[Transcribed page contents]
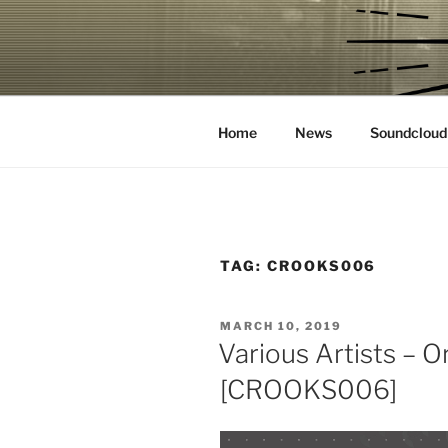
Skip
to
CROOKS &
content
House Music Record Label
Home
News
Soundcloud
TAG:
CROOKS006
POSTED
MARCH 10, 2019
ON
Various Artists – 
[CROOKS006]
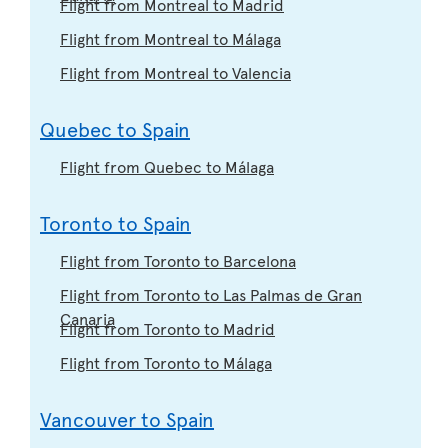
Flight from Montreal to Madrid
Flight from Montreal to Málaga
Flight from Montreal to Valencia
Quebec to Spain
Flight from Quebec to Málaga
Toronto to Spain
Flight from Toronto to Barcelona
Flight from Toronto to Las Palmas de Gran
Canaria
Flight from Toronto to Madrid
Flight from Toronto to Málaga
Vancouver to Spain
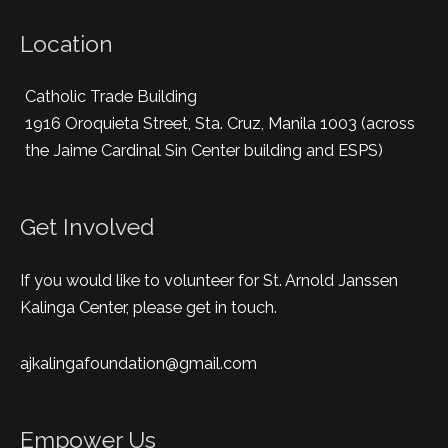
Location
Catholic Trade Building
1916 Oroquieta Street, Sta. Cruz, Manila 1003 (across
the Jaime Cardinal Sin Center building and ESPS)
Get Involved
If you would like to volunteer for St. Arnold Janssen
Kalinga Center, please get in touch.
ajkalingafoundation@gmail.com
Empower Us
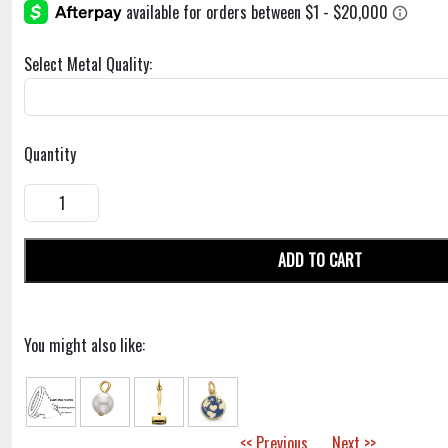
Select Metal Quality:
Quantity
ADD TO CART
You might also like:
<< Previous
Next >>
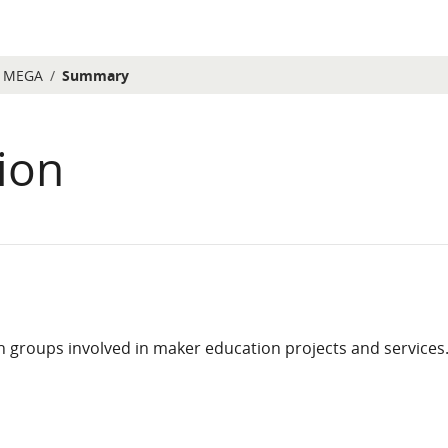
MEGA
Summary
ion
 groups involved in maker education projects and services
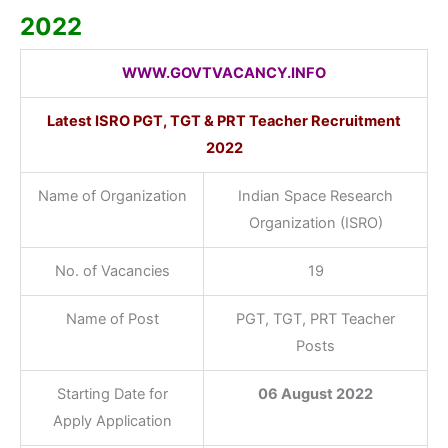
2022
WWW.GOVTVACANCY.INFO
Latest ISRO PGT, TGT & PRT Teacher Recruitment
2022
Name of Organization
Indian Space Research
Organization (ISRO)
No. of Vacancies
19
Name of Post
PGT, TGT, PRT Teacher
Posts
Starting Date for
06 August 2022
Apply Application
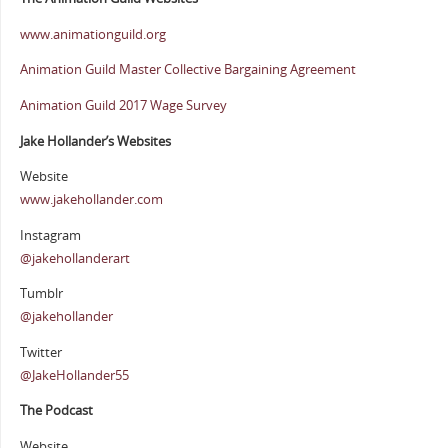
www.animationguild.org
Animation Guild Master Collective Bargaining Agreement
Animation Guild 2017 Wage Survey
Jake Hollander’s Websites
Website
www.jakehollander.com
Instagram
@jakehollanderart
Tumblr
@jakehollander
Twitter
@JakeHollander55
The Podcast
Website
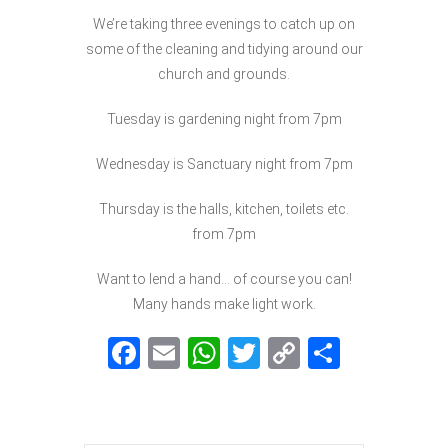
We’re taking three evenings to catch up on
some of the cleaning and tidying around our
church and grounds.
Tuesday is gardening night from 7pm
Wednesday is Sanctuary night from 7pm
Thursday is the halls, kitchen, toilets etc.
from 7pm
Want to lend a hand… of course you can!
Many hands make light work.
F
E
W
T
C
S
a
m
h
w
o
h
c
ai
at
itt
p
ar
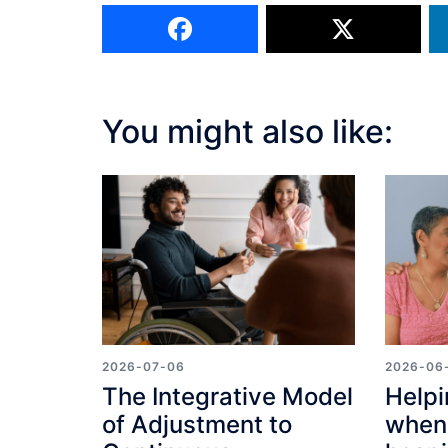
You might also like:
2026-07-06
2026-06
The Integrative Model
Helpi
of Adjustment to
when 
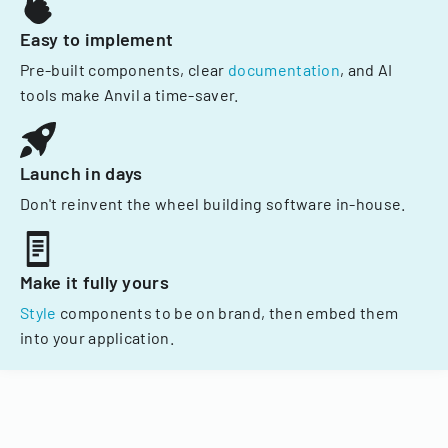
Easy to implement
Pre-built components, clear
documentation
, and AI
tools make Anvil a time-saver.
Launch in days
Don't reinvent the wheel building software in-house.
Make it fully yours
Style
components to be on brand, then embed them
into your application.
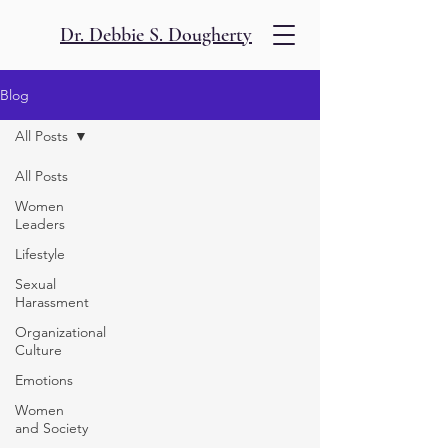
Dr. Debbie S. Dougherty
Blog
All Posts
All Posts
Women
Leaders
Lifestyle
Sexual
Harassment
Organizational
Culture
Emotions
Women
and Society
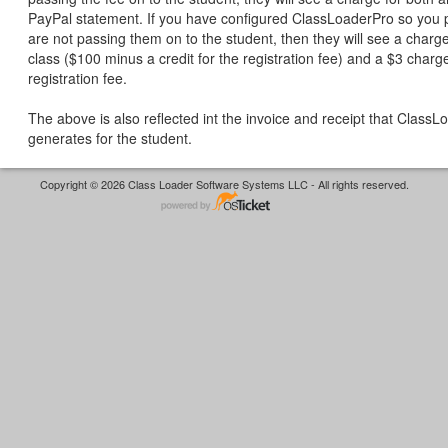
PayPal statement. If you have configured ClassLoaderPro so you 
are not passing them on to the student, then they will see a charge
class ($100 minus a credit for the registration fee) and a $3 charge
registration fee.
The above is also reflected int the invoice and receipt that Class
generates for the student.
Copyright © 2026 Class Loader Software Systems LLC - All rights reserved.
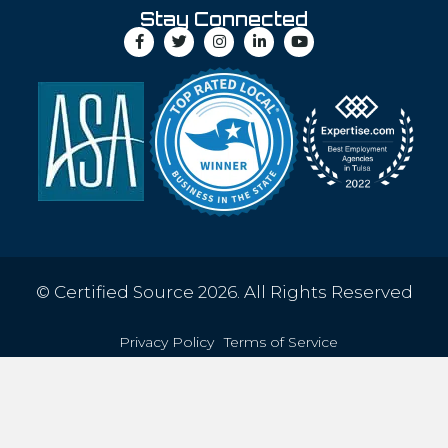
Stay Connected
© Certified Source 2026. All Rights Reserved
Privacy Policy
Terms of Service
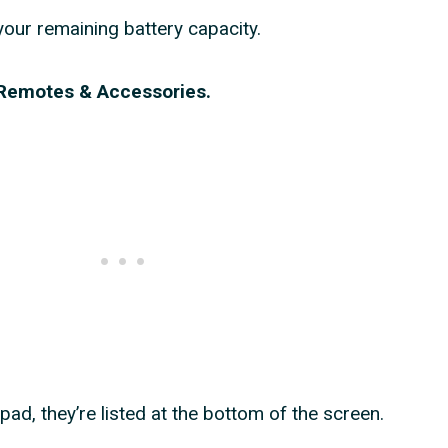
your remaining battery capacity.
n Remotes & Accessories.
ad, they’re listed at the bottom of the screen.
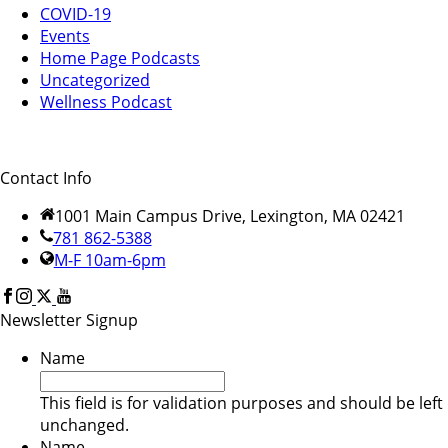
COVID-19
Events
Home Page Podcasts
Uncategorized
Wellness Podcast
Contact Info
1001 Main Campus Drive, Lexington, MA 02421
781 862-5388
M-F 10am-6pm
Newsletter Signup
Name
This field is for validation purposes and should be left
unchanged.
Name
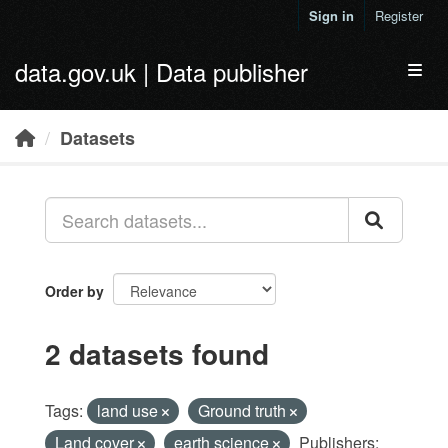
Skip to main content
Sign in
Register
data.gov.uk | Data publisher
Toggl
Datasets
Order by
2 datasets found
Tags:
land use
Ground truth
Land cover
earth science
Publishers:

What the task requires — Quote the preceding records in their entirety, excluding every picture.

Solution to the problem —
Skip
to
CROOKS &
content
House Music Record Label
Home
News
Soundcloud
TAG:
CROOKS006
POSTED
MARCH 10, 2019
ON
Various Artists – 
[CROOKS006]
Flight from Montreal to Madrid
Flight from Montreal to Málaga
Flight from Montreal to Valencia
Quebec to Spain
Flight from Quebec to Málaga
Toronto to Spain
Flight from Toronto to Barcelona
Flight from Toronto to Las Palmas de Gran
Canaria
Flight from Toronto to Madrid
Flight from Toronto to Málaga
Vancouver to Spain
Location
Catholic Trade Building
1916 Oroquieta Street, Sta. Cruz, Manila 1003 (across
the Jaime Cardinal Sin Center building and ESPS)
Get Involved
If you would like to volunteer for St. Arnold Janssen
Kalinga Center, please get in touch.
ajkalingafoundation@gmail.com
Empower Us
Select Metal Quality:
Quantity
ADD TO CART
You might also like:
<< Previous
Next >>
MEGA
Summary
ion
 groups involved in maker education projects and services
2022
WWW.GOVTVACANCY.INFO
Latest ISRO PGT, TGT & PRT Teacher Recruitment
2022
Name of Organization
Indian Space Research
Organization (ISRO)
No. of Vacancies
19
Name of Post
PGT, TGT, PRT Teacher
Posts
Starting Date for
06 August 2022
Apply Application
www.animationguild.org
Animation Guild Master Collective Bargaining Agreement
Animation Guild 2017 Wage Survey
Jake Hollander’s Websites
Website
www.jakehollander.com
Instagram
@jakehollanderart
Tumblr
@jakehollander
Twitter
@JakeHollander55
The Podcast
Website
We’re taking three evenings to catch up on
some of the cleaning and tidying around our
church and grounds.
Tuesday is gardening night from 7pm
Wednesday is Sanctuary night from 7pm
Thursday is the halls, kitchen, toilets etc.
from 7pm
Want to lend a hand… of course you can!
Many hands make light work.
F
E
W
T
C
S
a
m
h
w
o
h
c
ai
at
itt
p
ar
You might also like:
2026-07-06
2026-06
The Integrative Model
Helpi
of Adjustment to
when 
Easy to implement
Pre-built components, clear
documentation
, and AI
tools make Anvil a time-saver.
Launch in days
Don't reinvent the wheel building software in-house.
Make it fully yours
Style
components to be on brand, then embed them
into your application.
Dr. Debbie S. Dougherty
Blog
All Posts
All Posts
Women
Leaders
Lifestyle
Sexual
Harassment
Organizational
Culture
Emotions
Women
and Society
PayPal statement. If you have configured ClassLoaderPro so you 
are not passing them on to the student, then they will see a charge
class ($100 minus a credit for the registration fee) and a $3 charge
registration fee.
The above is also reflected int the invoice and receipt that Class
generates for the student.
Copyright © 2026 Class Loader Software Systems LLC - All rights reserved.
Stay Connected
© Certified Source 2026. All Rights Reserved
Privacy Policy
Terms of Service
your remaining battery capacity.
n Remotes & Accessories.
ad, they’re listed at the bottom of the screen.
COVID-19
Events
Home Page Podcasts
Uncategorized
Wellness Podcast
Contact Info
1001 Main Campus Drive, Lexington, MA 02421
781 862-5388
M-F 10am-6pm
Newsletter Signup
Name
This field is for validation purposes and should be left
unchanged.
Name
Skip to main content
Sign in
Register
data.gov.uk | Data publisher
Toggl
Datasets
Order by
2 datasets found
Tags:
land use
Ground truth
Land cover
earth science
Publishers:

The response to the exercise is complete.